Rich wrote, “the pressure on all women to assent to the ‘mothering’ role is intense.” This is what I was feeling; the pressure to be a mother in a way that had been prescribed by someone else, in a way that allowed me to survive but not thrive.

I could have given in. I could have swallowed hard and gone along to get along, put up and shut up. I didn’t. In the conclusion of the essay, Rich had given me my marching orders, although I wouldn’t understand for many years that I had accepted the challenge she offered.
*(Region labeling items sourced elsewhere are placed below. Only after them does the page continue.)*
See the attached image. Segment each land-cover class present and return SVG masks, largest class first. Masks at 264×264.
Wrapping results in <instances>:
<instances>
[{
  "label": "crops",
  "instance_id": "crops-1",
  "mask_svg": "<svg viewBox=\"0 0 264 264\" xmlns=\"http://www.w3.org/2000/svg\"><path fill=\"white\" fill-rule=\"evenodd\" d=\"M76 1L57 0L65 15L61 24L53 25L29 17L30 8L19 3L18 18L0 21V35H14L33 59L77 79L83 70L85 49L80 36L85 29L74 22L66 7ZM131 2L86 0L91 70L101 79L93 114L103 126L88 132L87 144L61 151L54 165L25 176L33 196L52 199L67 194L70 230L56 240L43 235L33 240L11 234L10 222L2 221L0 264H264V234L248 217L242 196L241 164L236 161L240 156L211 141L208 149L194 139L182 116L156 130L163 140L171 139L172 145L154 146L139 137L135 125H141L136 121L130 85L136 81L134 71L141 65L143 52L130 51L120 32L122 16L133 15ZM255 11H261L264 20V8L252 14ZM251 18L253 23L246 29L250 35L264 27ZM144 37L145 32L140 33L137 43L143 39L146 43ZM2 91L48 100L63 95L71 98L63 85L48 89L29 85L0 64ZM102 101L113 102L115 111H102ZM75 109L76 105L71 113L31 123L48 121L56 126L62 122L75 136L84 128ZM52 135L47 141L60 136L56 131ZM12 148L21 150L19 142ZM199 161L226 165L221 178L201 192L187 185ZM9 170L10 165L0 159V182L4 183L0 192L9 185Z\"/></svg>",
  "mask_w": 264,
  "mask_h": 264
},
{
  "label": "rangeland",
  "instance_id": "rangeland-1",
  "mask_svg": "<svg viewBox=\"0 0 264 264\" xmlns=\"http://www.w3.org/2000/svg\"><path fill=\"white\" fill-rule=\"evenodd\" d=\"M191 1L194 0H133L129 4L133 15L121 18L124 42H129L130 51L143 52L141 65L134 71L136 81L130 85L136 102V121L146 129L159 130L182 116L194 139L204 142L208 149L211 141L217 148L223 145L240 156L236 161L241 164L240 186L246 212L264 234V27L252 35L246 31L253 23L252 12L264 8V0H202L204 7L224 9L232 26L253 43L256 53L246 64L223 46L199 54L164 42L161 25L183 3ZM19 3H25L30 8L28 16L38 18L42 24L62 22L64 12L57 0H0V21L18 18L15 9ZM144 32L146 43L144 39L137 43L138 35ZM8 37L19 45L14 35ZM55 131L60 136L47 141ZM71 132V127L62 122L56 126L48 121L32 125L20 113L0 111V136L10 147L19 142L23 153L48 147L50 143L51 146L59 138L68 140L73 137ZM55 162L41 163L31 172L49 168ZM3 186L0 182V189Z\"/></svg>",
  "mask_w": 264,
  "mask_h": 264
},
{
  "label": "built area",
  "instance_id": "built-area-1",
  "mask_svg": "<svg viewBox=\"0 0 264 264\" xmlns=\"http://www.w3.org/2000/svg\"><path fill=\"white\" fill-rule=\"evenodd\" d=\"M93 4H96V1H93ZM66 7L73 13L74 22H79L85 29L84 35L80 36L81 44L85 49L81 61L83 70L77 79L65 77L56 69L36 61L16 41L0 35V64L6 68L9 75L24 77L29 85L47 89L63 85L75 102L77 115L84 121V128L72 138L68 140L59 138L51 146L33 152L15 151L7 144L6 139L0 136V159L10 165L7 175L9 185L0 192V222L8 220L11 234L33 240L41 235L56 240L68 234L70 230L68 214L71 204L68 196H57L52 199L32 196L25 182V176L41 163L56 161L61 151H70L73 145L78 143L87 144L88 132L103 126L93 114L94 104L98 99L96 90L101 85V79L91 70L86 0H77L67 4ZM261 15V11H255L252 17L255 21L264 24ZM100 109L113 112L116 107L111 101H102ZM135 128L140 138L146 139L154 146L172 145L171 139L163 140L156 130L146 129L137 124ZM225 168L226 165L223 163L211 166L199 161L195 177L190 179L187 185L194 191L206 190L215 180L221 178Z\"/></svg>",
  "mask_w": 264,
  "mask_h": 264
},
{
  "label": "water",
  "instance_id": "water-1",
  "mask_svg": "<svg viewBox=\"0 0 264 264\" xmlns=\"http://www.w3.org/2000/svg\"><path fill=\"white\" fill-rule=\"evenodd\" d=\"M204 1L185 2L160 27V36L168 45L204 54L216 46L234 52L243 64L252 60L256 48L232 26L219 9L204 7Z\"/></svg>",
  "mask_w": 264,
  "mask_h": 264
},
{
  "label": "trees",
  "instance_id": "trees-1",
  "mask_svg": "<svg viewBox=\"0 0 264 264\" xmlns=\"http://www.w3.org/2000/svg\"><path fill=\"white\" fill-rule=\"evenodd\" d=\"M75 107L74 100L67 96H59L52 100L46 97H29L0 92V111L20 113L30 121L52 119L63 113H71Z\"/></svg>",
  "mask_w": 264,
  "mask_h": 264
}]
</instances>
She wrote:

Such themes anger and terrify precisely because they touch us at the quick of human existence. But to flee them, or trivialize them, to leave the emotions they arouse in us unexamined, is to flee both ourselves and the dawning hope that women and men may one day experience forms of love and parenthood, identity and community that will not be drenched in lies, secrets, and silence.

I wanted to find this better future for myself, for my baby, and for my husband. I examined my life. I learned more. I studied. I worked in the community. I observed. I listened. I taught Women’s Studies. I tried to help others understand these issues and more. And although it was never easy, it got better. I had a goal in mind, a vision of equity, if not equality, a sense of fairness. On this International Women’s Day, I thank Adrienne Rich for giving me direction. I hope that every woman can break free of her own lies, secrets and silence. I’m still working on it. It’s a life-long quest.